[GRASS-dev] v.what.rast speedup

Sun Oct 21 19:58:32 EDT 2007

Hamish wrote:

> > >> >> > since v.what.rast is (for me) extremely slow, I have added
> > >> >> > cover map support to r.random.
> > >> >> ..
> > >> >> > PS: v.what.rast still running on just 300k points while I
> > >> >> >     implemented above :-) Anyone who could make v.what.rast faster?
> > >> >> 
> > >> >> Maybe it's the qsort(), maybe it's the i,j loop within a loop.
> > >> > 
> > >> > The loop is certainly inefficient. Rather than shifting the entire
> > >> > array down every time it finds a duplicate, it should keep separate
> > >> > source and destination indices, e.g. (untested):
> > >> > 
> > >> >     for (i = j = 0; j < point_cnt; j++)
> Glynn:
> > > --- vector/v.what.rast/main.c	17 Oct 2007 14:07:23 -0000	1.26
> > > +++ vector/v.what.rast/main.c	21 Oct 2007 17:52:42 -0000
> > > ... patch
> Markus:
> > Thanks (for your patience): I have made a Spearfish test:
> > 
> > g.region rast=elevation.10m
> > r.random elevation.10m vect=elevpnts n=5000 --o
> > v.db.addcol elevpnts col="height double precision"
> > 
> > # old
> > time v.what.rast elevpnts rast=elevation.10m col=height
> > real    0m25.253s
> > user    0m24.756s
> > sys     0m0.308s
> > 
> > # new
> > real    0m24.040s
> > user    0m23.707s
> > sys     0m0.297s
> > 
> > Interestingly, timing rather identical (also for 1000). Using the DBF 
> > driver here.
> 
> It is as expected, only a small speed up. While the for i,j loop map may have
> been inefficient, it still was fast enough to only take a second to get though.
> The bulk of the time was and is being taken up by running db_execute_imediate()
> for each point later on in the script. (then db_commit_transaction() is run
> after the loop) 
> 
> To solve this in v.in.garmin and v.in.gpsbabel we wrote all db SET .. to ..
> statements to a temporary file, then ran db.execute once for the tmp file
> instead of earlier running db.execute for every point. It is not a direct
> analogy, but it did made a huge difference there.

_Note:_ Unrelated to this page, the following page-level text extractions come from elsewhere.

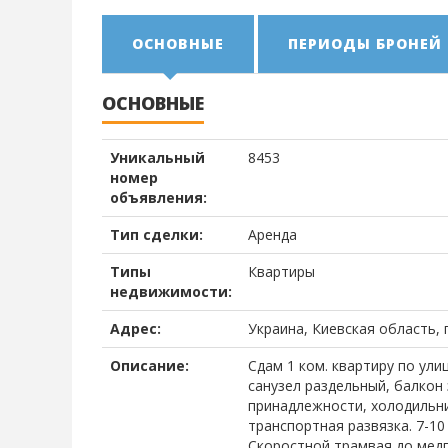
ОСНОВНЫЕ
ПЕРИОДЫ БРОНЕЙ
ОСНОВНЫЕ
Уникальный
8453
номер
объявления:
Тип сделки:
Аренда
Типы
Квартиры
недвижимости:
Адрес:
Украина, Киевская область, г
Описание:
Сдам 1 ком. квартиру по улиц
санузел раздельный, балкон 
принадлежности, холодильник
транспортная развязка. 7-1
Скоростной трамвая до медго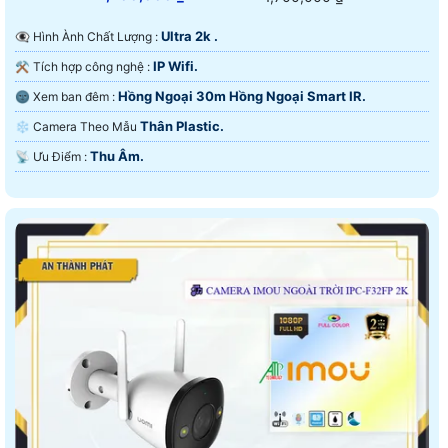
Ultra 2k .
👁️‍🗨 Hình Ành Chất Lượng :
IP Wifi.
⚒ Tích hợp công nghệ :
Hồng Ngoại 30m Hồng Ngoại Smart IR.
🌚 Xem ban đêm :
Thân Plastic.
❄ Camera Theo Mẫu
Thu Âm.
️📡 Ưu Điểm :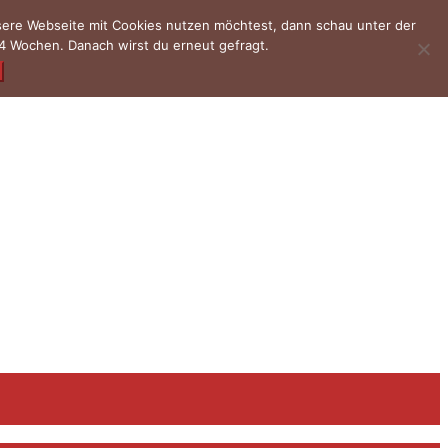
nsere Webseite mit Cookies nutzen möchtest, dann schau unter der
4 Wochen. Danach wirst du erneut gefragt.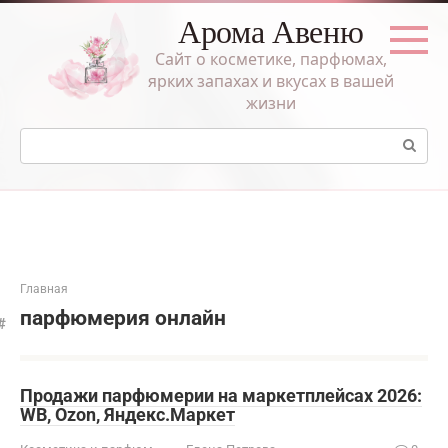
Перейти
Арома Авеню
к
контенту
Сайт о косметике, парфюмах,
ярких запахах и вкусах в вашей
жизни
Поиск:
Главная
парфюмерия онлайн
Продажи парфюмерии на маркетплейсах 2026:
WB, Ozon, Яндекс.Маркет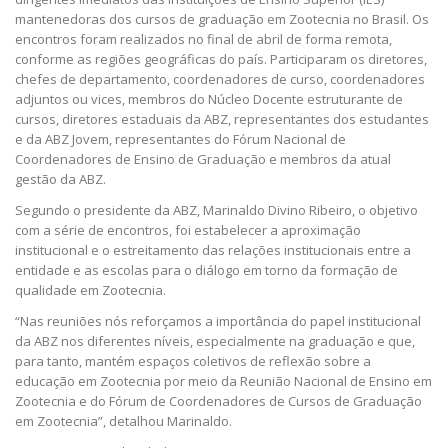
mantenedoras dos cursos de graduação em Zootecnia no Brasil. Os
encontros foram realizados no final de abril de forma remota,
conforme as regiões geográficas do país. Participaram os diretores,
chefes de departamento, coordenadores de curso, coordenadores
adjuntos ou vices, membros do Núcleo Docente estruturante de
cursos, diretores estaduais da ABZ, representantes dos estudantes
e da ABZ Jovem, representantes do Fórum Nacional de
Coordenadores de Ensino de Graduação e membros da atual
gestão da ABZ.
Segundo o presidente da ABZ, Marinaldo Divino Ribeiro, o objetivo
com a série de encontros, foi estabelecer a aproximação
institucional e o estreitamento das relações institucionais entre a
entidade e as escolas para o diálogo em torno da formação de
qualidade em Zootecnia.
“Nas reuniões nós reforçamos a importância do papel institucional
da ABZ nos diferentes níveis, especialmente na graduação e que,
para tanto, mantém espaços coletivos de reflexão sobre a
educação em Zootecnia por meio da Reunião Nacional de Ensino em
Zootecnia e do Fórum de Coordenadores de Cursos de Graduação
em Zootecnia”, detalhou Marinaldo.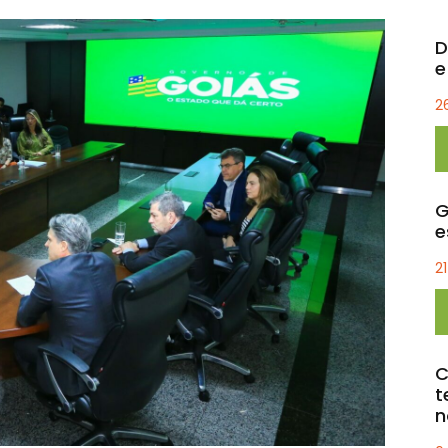
D
e
2
G
e
2
C
t
n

That isn't applicable here. The underlying db_execute_immediate()
function can only execute one statement at a time.

> Or maybe it is the bsearch() for every point in the db_execute_imediate() loop?

Nope. bsearch() is O(log(n)) per call so it's even less significant
than the duplicate removal (was O(n), is now O(1)).

It's almost certainly the DBMI overhead. Buffered I/O may make some
difference (but won't work on Windows); beyond that, there's nothing
more that can be done with the existing interface.

-- 
Glynn Clements <glynn at gclements.plus.com>